Digital transformations occur when existing technologies and tools hold back growth. Digital processes simplify tracking, eliminate errors, and save time and money. They enable automation and ensure compliance with international standards. When viewed through that lens, it is surprising that cryptocurrency has struggled to gain much wider acceptance in today’s economy.
Despite the strong desire to speed and simplify transactions anywhere, or the significant media attention given to cryptocurrency, its adoption is actually relatively small. The total crypto market is worth an estimated $1.15 trillion, or about 0.8% of the world’s currency. An estimated 300 million people are using cryptocurrencies today, which seems like a lot until you realize it is less than 4% of the global population.
Another compelling motivator would be that fiat currencies are frequently at risk of devaluing. In January of this year, Lebanon depreciated its currency by 90%. Over the last half-century, we’ve seen a number of government-initiated currency deflations. These types of actions should be eroding confidence in government-issued currencies.
Between the hype and the serious motivations to adopt crypto, we haven’t seen an onboarding of mass scale. Clearly, some ideal market conditions are there, so what is holding it back?

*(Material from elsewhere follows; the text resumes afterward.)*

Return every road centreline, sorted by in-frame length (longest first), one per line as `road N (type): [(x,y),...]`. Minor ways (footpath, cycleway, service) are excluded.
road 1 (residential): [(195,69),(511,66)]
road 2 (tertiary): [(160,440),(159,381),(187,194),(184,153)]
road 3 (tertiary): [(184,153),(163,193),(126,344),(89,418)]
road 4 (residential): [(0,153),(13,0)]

Three Roadblocks To Cryptocurrency
There are plenty of people who aren’t interested in cryptocurrency at this time. Fear, uncertainty, and doubt – coupled with negative stories surrounding failed companies like Celsius and FTX – are keeping some people away.
However, even those who are interested in trying it are finding their path blocked. There are essentially three checkpoints on the path to cryptocurrency adoption that eliminate 60% of the interested market—nearly all of these roadblocks center on fraud concerns and overzealous fraud prevention activities.
1. Unnecessary Friction
When consumers want to purchase cryptocurrency, they have to go to a cryptocurrency exchange. They choose their crypto-wallet, but before they can make their initial purchase, they are asked to provide KYC (Know Your Customer) information.
KYC is important legislation in the fight against money laundering. It helps prevent weapons financing, human trafficking, and terror financing. However, there are regulatory guidelines that define minimum values before KYC steps are required (e.g., USD$ 3,000 or 2,500€). Most first-time crypto-purchasers are looking to buy only $100-$500 worth of cryptocurrency, far below the threshold for KYC. This unnecessary friction in the process actually stops 25% of potential crypto users from moving forward with their purchases.
2. Payment Networks
Payment networks, like Visa and Mastercard, are associating a high level of risk for all transactions to purchase cryptocurrency. The average payment rejection rate for e-commerce is about 10%. That jumps to 25% for consumers who want to purchase cryptocurrency.
For the cryptocurrency market, this is quite significant. After losing 25% of its potential market to users who walked away from an unnecessary KYC process, 25% of those who remained were turned away by credit card companies.
3. Payment Fraud Prevention Software
Crypto exchanges fraud teams and third-party fraud prevention companies add an additional layer of fraud protection for all transactions to protect against chargebacks. These fraud detection platforms review transactions in real-time and determine whether or not to approve the transaction.
Of the transaction attempts that get past Visa and Mastercard’s initial review, another 25% are turned down due to concerns of fraud.
When taken together, these three checkpoints eliminate approximately 60% of new crypto users. It unnecessarily limits the crypto-marketplace and forces users to continue using government-issued fiat.
Unleashing Chains, Onboarding Masses
Every day, thousands of interested cryptocurrency users run into unnecessary friction and are turned away at these three checkpoints. Until those issues are resolved, it’s going to be challenging to reach widespread adoption.
However, part of the issue stems from the different tools being deployed at each checkpoint. KYC is an important regulatory tool in the physical world. However, it is often misapplied in the digital world and far too easy to be faked. Verified KYC accounts sell for $50-$150 on the dark web. As you might expect, purchases stemming from those accounts are oftentimes fraudulent.
Fraud prevention technology for high-risk digital purchases currently exists without requiring KYC for every transaction. Using AI technology backed by a suitable prevention strategy, such as not focusing solely on identity verification, enables cryptocurrency sellers to detect and prevent fraudulent payments far more effectively than existing solutions used by exchanges and legacy payment fraud solution companies. Dedicated AI models designed for the merchant and the segment have proven themselves with online digital purchases. This approach would represent a win for users trying to open their first crypto-currency account and would be a positive step forward for anyone trying to onboard the masses.